Here, I'd like to give a brief on Cyworld's other services that are probably lesser known outside of Korea. These services are arguably helping Cyworld evolve from a rather closed, walled garden type of service into a more open service that's truer to the spirits of Web 2.0.
1. Paper
The Paper, in essence, is CyWorld's blog and content syndication service. Paper gives you a blog authoring tool so you can publish your "Paper", i.e. a blog entry. The authoring can also be done from your own minihompy as well as from a typical weblog interface. When you publish your Paper entry, it gets updated and delivered to all subscribers via RSS. (Subscribing to a Paper is just one-click away.)
Content can also be syndicated to form a group page, called "PaperZine" (the term apparently comes from "Paper" + "Magazine".) Below is a sample PaperZine called "Leaders are Readers" -- each author writes book reviews on his/her blog or minihompy ("the edge"), not having to go to and log into a specific site ("the center"), and yet when syndicated out, those individual reviews together form a powerful archive of book reviews. Edge production meets collective intelligence.
Cyworld Paperzine
2. Town
Cyworld Town is a minihompy-based service targetted for SOHOs and other e-commerce shops. Blogs, when properly used, can be a great vehicle for promoting and selling products. For example, products can be described in a much more friendly and people-centric manner. This is what the Cyworld Town is trying to capitalize on.
Cyworld Town
3. Club, Mini Ring, TeamPlay
Cyworld is a social networking service in its core and therefore supports various social networking features.
For starters, Cyworld offers the Club service, which helps minihompy users form groups. Club members can make use of various features of TeamPlay to effectively extend their online community into offline. TeamPlay offers features such as group scheduling and messaging, composing and sharing post-meeting notes, etc.
Mini Ring forms groups based on shared interests -- like 43things.com does.
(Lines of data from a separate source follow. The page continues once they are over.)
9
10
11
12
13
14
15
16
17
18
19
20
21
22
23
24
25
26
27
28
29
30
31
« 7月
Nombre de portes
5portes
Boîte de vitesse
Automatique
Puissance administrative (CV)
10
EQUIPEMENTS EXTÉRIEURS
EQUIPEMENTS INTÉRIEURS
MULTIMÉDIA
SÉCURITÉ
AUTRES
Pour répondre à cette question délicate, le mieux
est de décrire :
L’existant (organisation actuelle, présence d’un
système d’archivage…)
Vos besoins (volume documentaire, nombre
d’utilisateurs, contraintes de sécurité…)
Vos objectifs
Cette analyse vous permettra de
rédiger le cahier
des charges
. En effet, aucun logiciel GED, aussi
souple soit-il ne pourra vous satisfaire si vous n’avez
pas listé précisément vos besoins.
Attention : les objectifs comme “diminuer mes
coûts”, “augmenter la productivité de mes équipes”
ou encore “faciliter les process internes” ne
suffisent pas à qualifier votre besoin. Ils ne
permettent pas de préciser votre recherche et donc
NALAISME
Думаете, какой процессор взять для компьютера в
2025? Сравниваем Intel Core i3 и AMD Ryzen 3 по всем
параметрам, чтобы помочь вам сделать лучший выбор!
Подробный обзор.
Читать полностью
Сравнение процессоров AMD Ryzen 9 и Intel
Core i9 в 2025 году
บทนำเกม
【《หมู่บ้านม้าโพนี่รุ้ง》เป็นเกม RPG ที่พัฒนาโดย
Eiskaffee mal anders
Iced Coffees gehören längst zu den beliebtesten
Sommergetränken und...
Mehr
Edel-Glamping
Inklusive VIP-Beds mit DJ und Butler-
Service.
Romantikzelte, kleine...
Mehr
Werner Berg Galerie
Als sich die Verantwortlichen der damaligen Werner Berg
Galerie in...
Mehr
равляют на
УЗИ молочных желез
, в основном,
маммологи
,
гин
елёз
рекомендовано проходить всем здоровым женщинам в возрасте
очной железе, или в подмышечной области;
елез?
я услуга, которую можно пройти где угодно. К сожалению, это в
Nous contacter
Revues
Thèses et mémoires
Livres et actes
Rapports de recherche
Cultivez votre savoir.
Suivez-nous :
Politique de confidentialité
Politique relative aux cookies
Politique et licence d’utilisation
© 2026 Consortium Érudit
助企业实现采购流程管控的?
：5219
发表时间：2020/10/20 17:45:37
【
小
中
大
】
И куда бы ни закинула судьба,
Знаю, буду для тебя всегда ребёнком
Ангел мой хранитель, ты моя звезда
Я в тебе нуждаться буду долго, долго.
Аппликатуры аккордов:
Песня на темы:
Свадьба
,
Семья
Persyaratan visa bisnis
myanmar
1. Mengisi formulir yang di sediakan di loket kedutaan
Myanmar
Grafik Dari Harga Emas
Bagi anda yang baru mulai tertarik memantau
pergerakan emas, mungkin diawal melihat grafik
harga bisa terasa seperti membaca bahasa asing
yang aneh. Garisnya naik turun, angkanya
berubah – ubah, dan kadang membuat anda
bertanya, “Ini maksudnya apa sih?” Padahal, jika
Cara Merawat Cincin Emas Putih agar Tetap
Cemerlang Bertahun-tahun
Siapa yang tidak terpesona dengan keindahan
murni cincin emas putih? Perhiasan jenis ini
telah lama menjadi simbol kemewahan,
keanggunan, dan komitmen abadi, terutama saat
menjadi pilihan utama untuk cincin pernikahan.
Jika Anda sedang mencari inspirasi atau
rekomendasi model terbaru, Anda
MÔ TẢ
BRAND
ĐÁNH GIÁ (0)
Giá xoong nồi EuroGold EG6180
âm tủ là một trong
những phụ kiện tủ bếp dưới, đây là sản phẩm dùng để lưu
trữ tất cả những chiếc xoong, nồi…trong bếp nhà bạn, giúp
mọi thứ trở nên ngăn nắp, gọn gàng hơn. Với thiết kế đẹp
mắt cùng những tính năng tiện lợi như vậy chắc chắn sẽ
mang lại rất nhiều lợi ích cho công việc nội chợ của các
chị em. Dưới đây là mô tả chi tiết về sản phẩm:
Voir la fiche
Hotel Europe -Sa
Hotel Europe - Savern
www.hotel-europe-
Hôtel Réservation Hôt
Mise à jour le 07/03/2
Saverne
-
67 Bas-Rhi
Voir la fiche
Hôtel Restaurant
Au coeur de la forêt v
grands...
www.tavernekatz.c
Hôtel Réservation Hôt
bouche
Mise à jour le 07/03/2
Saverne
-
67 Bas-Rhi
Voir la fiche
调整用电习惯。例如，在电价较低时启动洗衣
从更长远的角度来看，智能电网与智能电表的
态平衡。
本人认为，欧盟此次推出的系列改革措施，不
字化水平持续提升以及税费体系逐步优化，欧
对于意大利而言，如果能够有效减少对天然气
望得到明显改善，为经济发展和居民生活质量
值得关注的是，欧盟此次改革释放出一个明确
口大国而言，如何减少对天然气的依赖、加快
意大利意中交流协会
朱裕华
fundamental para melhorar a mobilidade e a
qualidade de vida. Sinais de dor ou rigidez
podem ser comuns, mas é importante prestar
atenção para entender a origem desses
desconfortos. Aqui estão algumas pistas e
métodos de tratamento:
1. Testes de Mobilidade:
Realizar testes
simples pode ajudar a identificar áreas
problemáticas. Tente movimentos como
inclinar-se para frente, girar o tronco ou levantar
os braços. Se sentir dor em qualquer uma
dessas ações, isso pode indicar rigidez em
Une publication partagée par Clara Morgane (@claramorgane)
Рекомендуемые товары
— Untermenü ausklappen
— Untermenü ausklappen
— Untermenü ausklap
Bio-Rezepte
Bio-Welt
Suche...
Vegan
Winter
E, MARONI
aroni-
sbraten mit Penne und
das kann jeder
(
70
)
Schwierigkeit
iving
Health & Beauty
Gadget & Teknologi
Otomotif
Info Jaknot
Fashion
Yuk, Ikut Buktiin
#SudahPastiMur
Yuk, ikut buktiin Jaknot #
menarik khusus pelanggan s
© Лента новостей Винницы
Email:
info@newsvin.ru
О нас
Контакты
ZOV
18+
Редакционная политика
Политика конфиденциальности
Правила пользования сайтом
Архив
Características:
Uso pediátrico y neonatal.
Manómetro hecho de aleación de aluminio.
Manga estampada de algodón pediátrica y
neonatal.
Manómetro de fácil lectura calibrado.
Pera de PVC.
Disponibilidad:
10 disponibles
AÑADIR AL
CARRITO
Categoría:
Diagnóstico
From the latest list of Mini Ring tags, I found this: "Those who don't divide Ramen into two pieces before cooking it."
Mini ring tags
It's reported that folks at Cyworld are busy launching the service outside of Korea as well. US and Europe will see their versions of Cyworld pretty soon. In fact the guy who's been spearheading the Cyworld US development happens to be my college buddy so I'll perhaps twist his arms and get some interesting inside stories out of him -- Of course I know until all things become public he'll stay tight-lipped.
PS. As of this writing, I'm getting a news that CyWorld is launching an online auction service. Beware, Ebay!